The six-week program entails working on both a clinical research and basic science project. The faculty mentors supply students with data and direction to complete their research posters.
Assistant professor of neurosurgery and section chief of epilepsy, Eyiyemisi Damisah, MD, who serves as faculty mentor for three students interested in neurosurgery, says the program helps students grasp research fundamentals.
“All the students make research posters. They learn to understand the logical flow of how science works, scientific reasoning and how to present a poster. The skills they learn are more important than the outcomes of any of the individual projects,” she says.

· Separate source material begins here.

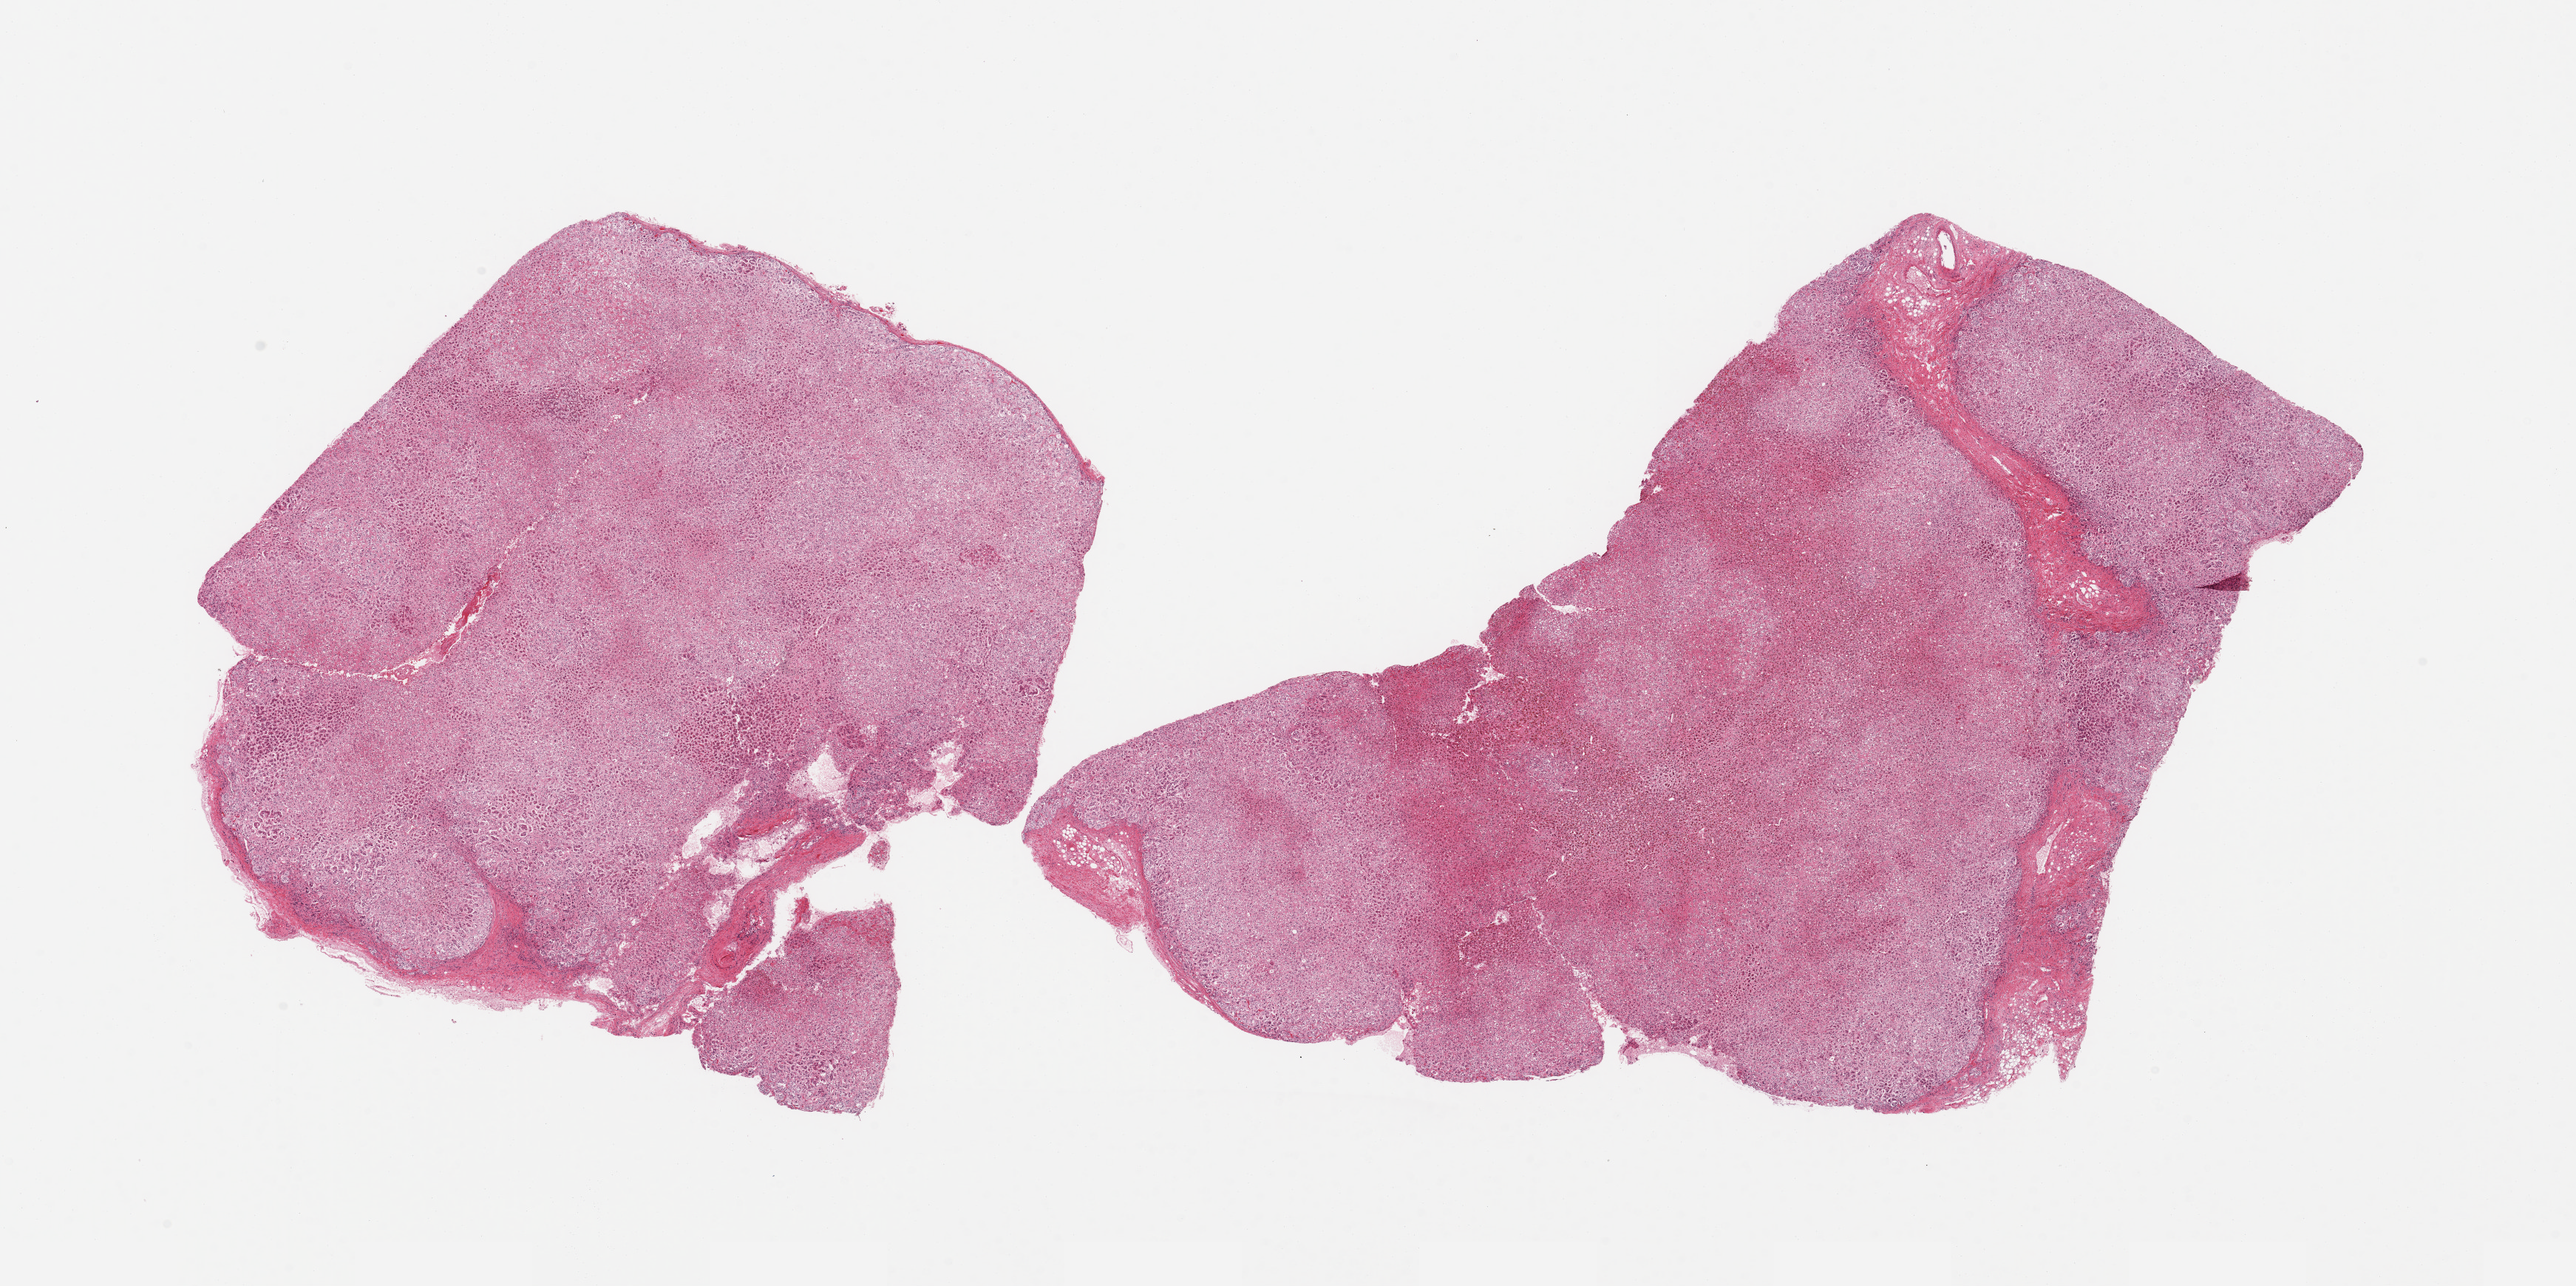
Digitized H&E-stained section, whole scanned area (about 27.6 x 13.8 mm) shown as a low-resolution overview, PAXgene-fixed, paraffin-embedded tissue, section of adrenal gland (target tissue), tissue donor sample. Male donor.
Review note (as recorded): 2 pieces, cortex, moderately advanced autolysis.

Dr. Damisah recalls not understanding how this aspect of academic medicine worked in her early years of medical school — and the steep learning curve.
Another critical component is the program’s focus on professional development. “It includes working on their CV and how to interview. How to pretty much on the same level playing field as any other applicant,” says Dr. Damisah. Those skills will come in handy when students apply to residency programs, advanced degrees, and jobs.
Aladine Elsamadicy, MD, a PGY-4 neurosurgery resident, is heavily involved in making sure the students are well supported by mentors during the program.
Frequent Zoom meetings with principal investigators, residents, other faculty, and mentors help students understand what’s going on across the medical school and familiarize them with the various specialties and research programs — some of which might not be available at Meharry at all, such as neurosurgery.
“When you’re in medical school, it’s difficult to know what kind of doctor you want to be,” says Dr. Damisah. “We want to provide them with a safe way of exploring the different specialties in medicine. You have a lot of people in medicine saying, ‘I want to be a surgeon.’ But how do you know you want to be a surgeon?”
Notably, the program aims to make students feel welcome at Yale. That’s tricky in a virtual program — many students are planning to visit campus next spring to get that on-the-ground experience.
It seems to be working. “Everyone has made it clear they want us to learn and give us a great experience,” says Pumphrey.
For her, her impression of what an elite, large school like Yale would be like has proven very different from what she’s seen through the summer research program. “You hear the stereotypes, but you don’t really know what it’s like to go there,” she says. “They made it feel as homey as Meharry.”